Long home to the Jewish Community Center of Metropolitan Detroit and the Chaldean Cultural Center, dozens of churches and synagogues, a vibrant and growing African-American population and other minorities, this was a community where cultures melded.
Now, you can knock on doors near the school and hear anger and fear.
“Instinctively, it doesn’t feel right,” says Susan Fermanian, an owner of the Franklin Tailor Shoppe, a storefront on Middle Belt at 14 Mile across from the proposed mosque. “Our family is Armenian and we escaped that part of the world.
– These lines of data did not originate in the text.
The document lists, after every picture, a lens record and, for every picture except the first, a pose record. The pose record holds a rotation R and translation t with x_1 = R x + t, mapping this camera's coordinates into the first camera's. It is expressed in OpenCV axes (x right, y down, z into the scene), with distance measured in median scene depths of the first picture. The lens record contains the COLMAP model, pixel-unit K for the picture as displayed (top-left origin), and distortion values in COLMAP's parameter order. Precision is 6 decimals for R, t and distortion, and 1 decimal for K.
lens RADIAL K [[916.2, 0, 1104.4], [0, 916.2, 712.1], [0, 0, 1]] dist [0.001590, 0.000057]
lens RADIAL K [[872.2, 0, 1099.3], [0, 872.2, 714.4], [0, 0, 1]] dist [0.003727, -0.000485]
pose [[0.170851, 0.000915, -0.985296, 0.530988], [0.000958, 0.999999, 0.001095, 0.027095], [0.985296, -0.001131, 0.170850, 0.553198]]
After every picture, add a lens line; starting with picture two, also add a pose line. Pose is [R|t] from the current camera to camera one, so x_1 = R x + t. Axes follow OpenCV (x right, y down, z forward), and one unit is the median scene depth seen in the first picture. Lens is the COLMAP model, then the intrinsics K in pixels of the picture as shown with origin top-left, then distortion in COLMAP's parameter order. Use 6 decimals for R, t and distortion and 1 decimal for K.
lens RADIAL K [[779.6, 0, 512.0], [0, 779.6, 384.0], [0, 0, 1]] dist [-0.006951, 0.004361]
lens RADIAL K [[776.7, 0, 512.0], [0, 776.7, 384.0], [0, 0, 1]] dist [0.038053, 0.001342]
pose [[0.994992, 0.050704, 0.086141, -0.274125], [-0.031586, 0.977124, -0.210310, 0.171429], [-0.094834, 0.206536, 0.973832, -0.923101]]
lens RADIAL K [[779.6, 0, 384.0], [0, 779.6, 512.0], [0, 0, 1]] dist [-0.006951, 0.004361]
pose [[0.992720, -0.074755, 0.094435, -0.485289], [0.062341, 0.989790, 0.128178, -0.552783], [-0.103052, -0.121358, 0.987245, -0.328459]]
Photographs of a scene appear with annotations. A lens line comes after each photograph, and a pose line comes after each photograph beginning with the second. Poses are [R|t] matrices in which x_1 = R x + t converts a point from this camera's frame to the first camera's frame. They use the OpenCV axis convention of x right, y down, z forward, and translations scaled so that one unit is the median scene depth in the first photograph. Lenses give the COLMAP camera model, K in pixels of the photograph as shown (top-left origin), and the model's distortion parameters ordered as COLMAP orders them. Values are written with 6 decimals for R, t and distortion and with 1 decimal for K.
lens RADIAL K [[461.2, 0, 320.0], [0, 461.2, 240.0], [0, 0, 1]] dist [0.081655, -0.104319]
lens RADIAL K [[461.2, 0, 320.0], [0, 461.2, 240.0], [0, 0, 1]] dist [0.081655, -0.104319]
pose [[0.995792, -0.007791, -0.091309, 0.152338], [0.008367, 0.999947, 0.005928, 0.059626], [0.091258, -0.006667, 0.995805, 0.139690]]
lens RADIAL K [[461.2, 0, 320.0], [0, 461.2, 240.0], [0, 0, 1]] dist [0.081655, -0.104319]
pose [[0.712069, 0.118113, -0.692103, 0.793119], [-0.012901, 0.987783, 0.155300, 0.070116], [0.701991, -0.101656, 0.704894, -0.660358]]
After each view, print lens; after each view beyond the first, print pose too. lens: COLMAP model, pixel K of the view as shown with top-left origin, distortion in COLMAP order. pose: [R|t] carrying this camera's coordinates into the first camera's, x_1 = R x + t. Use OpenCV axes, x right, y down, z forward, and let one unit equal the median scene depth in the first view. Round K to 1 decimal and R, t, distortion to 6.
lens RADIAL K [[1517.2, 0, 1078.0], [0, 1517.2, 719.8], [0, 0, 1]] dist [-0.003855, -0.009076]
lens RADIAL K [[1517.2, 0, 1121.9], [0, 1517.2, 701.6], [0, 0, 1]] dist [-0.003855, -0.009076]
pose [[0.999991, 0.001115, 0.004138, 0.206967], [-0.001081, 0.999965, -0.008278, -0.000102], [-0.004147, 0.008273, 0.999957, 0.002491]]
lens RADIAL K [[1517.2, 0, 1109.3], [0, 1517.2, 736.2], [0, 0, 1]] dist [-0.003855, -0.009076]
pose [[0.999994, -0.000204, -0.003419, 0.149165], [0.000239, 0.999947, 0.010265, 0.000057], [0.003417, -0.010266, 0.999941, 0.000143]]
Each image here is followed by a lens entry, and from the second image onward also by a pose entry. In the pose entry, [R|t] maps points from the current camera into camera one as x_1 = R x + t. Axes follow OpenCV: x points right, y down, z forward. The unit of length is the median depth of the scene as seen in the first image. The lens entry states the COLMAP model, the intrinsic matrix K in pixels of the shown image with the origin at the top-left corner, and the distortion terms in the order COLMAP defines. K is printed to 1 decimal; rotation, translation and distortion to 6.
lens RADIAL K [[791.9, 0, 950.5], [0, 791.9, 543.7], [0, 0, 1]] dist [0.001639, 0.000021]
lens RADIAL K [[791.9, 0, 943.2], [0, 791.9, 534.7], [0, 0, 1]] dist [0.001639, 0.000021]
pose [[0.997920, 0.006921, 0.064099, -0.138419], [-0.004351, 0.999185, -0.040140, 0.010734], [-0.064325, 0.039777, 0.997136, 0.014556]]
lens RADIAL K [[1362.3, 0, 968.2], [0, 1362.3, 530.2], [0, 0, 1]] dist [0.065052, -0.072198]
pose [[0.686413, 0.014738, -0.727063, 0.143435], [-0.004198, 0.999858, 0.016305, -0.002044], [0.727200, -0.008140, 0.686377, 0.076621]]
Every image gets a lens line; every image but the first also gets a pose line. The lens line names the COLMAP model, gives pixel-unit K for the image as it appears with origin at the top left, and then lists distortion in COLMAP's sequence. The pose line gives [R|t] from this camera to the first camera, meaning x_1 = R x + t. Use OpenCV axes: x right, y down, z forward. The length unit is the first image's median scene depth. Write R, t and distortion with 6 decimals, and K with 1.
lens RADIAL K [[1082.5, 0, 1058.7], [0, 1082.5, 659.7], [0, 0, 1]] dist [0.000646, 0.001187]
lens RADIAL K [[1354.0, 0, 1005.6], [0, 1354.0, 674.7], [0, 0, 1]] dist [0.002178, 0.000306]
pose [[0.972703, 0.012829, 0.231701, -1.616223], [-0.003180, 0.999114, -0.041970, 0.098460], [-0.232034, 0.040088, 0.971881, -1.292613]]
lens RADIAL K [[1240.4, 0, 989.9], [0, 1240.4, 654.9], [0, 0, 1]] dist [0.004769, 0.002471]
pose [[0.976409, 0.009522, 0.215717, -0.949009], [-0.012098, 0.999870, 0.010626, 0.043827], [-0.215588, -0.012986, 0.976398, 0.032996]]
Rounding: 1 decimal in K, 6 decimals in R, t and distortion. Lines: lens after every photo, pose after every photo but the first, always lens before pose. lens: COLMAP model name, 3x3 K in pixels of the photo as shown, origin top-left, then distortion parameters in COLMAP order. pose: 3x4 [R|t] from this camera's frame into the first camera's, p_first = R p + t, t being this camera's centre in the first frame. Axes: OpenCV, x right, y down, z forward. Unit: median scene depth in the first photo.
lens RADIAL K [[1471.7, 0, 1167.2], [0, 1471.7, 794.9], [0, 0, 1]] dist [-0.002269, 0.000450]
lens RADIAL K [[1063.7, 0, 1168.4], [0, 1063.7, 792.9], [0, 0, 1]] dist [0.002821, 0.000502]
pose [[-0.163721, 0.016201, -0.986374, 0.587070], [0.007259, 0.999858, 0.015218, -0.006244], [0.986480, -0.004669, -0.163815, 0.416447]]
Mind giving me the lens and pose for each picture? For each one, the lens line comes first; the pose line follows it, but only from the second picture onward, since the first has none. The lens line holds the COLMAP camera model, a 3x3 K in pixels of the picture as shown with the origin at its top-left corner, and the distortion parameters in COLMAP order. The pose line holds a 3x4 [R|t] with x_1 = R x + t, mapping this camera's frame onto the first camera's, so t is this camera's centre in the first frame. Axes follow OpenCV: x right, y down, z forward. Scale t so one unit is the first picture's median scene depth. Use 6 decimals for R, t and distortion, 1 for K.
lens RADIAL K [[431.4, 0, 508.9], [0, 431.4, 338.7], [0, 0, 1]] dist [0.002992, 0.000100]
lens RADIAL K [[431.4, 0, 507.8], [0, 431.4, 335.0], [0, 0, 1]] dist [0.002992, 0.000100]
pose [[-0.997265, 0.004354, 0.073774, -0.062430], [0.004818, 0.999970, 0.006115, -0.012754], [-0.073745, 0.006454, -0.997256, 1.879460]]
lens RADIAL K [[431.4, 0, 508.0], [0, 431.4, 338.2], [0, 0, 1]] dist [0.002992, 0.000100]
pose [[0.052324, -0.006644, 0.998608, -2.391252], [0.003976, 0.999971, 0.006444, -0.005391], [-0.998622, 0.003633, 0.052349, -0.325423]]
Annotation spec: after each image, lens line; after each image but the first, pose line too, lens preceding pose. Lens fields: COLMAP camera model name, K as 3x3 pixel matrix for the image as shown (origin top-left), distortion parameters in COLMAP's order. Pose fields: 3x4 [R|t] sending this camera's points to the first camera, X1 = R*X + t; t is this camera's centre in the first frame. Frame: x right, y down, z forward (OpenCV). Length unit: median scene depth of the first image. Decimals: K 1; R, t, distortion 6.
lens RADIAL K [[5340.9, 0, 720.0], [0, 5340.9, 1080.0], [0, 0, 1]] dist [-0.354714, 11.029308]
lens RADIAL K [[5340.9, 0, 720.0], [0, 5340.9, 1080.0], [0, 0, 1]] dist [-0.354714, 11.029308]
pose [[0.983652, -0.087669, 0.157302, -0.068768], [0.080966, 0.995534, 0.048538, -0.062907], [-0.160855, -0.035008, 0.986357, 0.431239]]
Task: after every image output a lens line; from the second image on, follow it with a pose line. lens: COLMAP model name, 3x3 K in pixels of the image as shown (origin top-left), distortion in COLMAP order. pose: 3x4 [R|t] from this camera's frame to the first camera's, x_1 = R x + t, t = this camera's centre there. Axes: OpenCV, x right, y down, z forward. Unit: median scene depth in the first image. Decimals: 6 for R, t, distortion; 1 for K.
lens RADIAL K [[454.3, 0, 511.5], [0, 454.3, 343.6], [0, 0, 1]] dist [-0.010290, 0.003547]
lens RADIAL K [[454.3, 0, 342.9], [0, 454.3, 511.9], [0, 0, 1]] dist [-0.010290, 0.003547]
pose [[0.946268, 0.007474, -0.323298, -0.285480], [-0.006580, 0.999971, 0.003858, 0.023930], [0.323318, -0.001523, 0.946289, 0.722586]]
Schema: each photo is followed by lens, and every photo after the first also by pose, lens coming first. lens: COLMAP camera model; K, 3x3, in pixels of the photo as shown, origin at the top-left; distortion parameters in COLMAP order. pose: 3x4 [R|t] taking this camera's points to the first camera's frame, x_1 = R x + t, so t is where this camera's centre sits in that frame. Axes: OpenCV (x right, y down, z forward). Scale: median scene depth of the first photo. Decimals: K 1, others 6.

We don’t feel these people (the Islamic group) are being truthful.
“A lot of people don’t want to say how they feel,” she adds. “It’s not politically correct, but I don’t care.”
The Thomas More Law Center upped the ante of fear and mistrust earlier this month, issuing press releases that cited the ICA’s alleged “terrorist ties,” describing itself as litigators against radical Muslim “infiltration” and asking state Attorney General Bill Schuette to launch an investigation.
(A spokesman for the attorney general would not comment.)
Next month, the Michigan Court of Appeals will hear oral arguments in a case filed by residents against the Farmington School District. (The district includes a small piece of West Bloomfield.) “They’re creating a very destructive message within the community,” says Sue Survalec, the Farmington Schools superintendent, describing the Ann Arbor legal group’s efforts to fan the issue of purported terrorist links.
But in a 22-page letter, the Thomas More lawyers also raise substantive questions that residents also have raised regarding the school district’s procedures.
Survalec and the district’s lawyer, Amanda Van Dusen, say the district has discretion to dispose of its property and that the law was strictly followed. When an unsolicited offer came in from the ICA in January 2011, the district decided to reconsider its position.
The district subsequently ordered an appraisal and negotiated the sale with the ICA, without inviting other bidders. The district wasn’t required to bid out the property — but other potential buyers, including a synagogue congregation and a pastor of a church, had been told the property wasn’t for sale only months before.
Van Dusen says she’s “extremely comfortable with the process.” Would more transparency and an open bidding process have changed the outcome?
It would have made moot charges of secrecy, back-room dealings and bribery. The aura of public mistrust, though, has not deterred the ICA or derailed its planning process.
Firas Nashef, a dentist and ICA past-president, says the group is working with architects and engineers to meet new environmental regulations and finalize architectural plans to add 13,102 square feet for a mosque, lobby and multipurpose room.
Nashef, who says the ICA includes about 150 people, describes growing families with greater needs, and says the mosque hopes to invite its neighbors in.
Dan Blugerman, the commercial real estate broker involved in the sale, says as far as he’s concerned, the story is over.
“There’s no ‘these people.’ I’ve been working with this group for almost two years. They’re doctors, dentists, hard-working, well-educated professionals.”
And despite the new challenges by the Thomas More Law Center, Nashef — who came to the United States from Damascus — embraces traditional American values.
He recognizes an America that’s a refuge, land of opportunity and above all, a place where, ultimately, a deal is a deal.